Ensuring an affordable, reliable energy supply is a third part.

We must enact comprehensive national energy legislation to upgrade the Nation's electrical grid, promote energy efficiency, increase domestic energy production, and provide enhanced conservation efforts, all while protecting the environment.

Again, we need Congressional action: we ask that Congress pass legislation based on the President's energy plan.

Streamlining regulations and reporting requirements are another critical reform element that benefits small businesses, which represent the majority of new job creation: three out of every four net new jobs come from the small-business sector! Let’s give them a break wherever we can so they’re free to do what they do best: create those jobs.

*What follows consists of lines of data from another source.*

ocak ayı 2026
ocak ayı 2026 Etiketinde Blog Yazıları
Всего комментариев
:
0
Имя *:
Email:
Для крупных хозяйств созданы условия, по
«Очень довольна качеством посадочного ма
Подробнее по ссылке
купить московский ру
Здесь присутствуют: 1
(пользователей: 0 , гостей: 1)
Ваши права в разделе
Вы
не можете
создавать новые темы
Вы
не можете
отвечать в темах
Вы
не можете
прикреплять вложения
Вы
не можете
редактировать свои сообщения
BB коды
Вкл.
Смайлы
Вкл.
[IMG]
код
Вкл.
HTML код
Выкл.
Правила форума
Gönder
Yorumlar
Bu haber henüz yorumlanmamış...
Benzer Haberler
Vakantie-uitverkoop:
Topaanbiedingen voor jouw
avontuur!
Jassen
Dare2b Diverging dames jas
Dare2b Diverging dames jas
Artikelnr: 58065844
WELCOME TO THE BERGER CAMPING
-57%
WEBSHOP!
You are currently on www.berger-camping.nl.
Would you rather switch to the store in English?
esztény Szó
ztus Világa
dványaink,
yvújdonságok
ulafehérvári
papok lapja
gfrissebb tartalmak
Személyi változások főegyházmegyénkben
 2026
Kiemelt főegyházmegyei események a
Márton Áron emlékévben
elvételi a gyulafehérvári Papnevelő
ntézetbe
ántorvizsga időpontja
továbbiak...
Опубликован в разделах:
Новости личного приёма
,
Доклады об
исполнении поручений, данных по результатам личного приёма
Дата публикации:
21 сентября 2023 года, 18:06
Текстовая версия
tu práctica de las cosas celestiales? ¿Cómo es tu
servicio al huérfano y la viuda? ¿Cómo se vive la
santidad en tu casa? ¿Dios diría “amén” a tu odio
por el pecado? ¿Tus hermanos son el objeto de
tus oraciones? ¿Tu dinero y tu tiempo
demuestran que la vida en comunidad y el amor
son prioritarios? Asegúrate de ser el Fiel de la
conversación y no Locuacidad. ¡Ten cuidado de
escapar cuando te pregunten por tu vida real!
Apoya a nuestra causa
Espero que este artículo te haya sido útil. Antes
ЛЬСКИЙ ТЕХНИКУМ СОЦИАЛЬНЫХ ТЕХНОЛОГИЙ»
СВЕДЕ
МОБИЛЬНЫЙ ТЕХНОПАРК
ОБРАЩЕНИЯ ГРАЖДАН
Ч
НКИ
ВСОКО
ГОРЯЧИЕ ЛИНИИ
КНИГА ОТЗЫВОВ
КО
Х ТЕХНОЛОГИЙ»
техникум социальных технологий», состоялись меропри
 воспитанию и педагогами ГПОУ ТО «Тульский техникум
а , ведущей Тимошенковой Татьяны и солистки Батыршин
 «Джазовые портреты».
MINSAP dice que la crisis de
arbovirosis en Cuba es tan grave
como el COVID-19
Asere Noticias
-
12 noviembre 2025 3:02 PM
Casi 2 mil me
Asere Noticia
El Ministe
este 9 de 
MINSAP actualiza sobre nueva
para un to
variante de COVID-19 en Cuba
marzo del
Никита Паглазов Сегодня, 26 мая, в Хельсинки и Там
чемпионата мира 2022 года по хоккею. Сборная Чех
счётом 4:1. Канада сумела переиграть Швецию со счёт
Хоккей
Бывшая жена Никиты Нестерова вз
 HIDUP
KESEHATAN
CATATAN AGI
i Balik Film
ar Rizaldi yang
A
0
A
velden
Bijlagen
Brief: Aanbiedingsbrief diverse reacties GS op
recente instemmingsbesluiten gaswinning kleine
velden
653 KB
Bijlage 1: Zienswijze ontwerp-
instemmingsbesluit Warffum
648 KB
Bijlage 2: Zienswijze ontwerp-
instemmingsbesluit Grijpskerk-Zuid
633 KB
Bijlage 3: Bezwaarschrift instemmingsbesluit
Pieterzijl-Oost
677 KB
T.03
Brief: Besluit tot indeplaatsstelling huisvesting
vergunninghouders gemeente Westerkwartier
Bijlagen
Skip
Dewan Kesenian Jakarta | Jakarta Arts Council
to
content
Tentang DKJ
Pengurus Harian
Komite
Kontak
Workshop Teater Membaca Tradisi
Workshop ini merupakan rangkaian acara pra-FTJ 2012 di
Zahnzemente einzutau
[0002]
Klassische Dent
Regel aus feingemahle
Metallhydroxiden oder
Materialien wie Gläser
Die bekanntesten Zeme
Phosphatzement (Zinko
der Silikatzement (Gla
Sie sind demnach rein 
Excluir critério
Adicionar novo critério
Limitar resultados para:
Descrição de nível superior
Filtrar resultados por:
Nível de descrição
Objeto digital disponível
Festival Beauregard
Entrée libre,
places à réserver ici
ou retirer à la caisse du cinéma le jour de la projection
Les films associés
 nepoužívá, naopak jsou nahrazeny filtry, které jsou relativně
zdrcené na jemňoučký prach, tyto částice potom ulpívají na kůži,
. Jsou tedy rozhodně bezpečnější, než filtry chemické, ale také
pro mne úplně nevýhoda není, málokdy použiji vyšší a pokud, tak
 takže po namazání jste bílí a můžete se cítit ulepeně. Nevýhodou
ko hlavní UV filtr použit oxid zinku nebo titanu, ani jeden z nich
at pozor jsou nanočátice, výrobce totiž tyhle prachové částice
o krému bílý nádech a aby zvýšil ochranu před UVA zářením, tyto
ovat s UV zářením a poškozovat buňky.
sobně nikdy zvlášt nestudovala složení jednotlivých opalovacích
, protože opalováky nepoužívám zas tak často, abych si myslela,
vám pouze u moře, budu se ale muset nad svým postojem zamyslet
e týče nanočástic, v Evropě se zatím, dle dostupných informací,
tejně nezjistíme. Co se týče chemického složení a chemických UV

Opening new markets for American products is another necessary step toward job creation. That’s why President Bush recently signed into law new free trade agreements with Chile and Singapore that will enable U.S. companies to compete on a level playing field in these markets for the first time -- and he will continue to work to open new markets for American products and services.

Finally, we’ve got to enable families and businesses to plan for the future with confidence.

That means making the President’s tax relief permanent.

Rate reductions, the increase in the child tax credit and the new incentives for small-business investment – these will all expire in a few years. The accelerated rate reductions that took effect in 2003 will expire at the end of this year. Expiration dates are not acceptable – we want permanent relief.

The ability of American families and businesses to make financial decisions with confidence determines the future of our economy. And without permanent relief, incentives upon which they can count, we risk losing the momentum of the recovery and growth that we have experienced in recent months.

The tax relief is the key stimulus for increased capital formation, entrepreneurship and investment that cause true economic growth.

Conclusion Mr. Chairman, I look forward to working with you, members of the Committee, and your staff to maximize Treasury’s resources in the best interest of the American people and our country as we move into FY 2005. I am hopeful that together we can work to make this Department a model for management and service to the American people.

Thank you again for the opportunity to present the Department’s budget today. I would be pleased to answer your questions.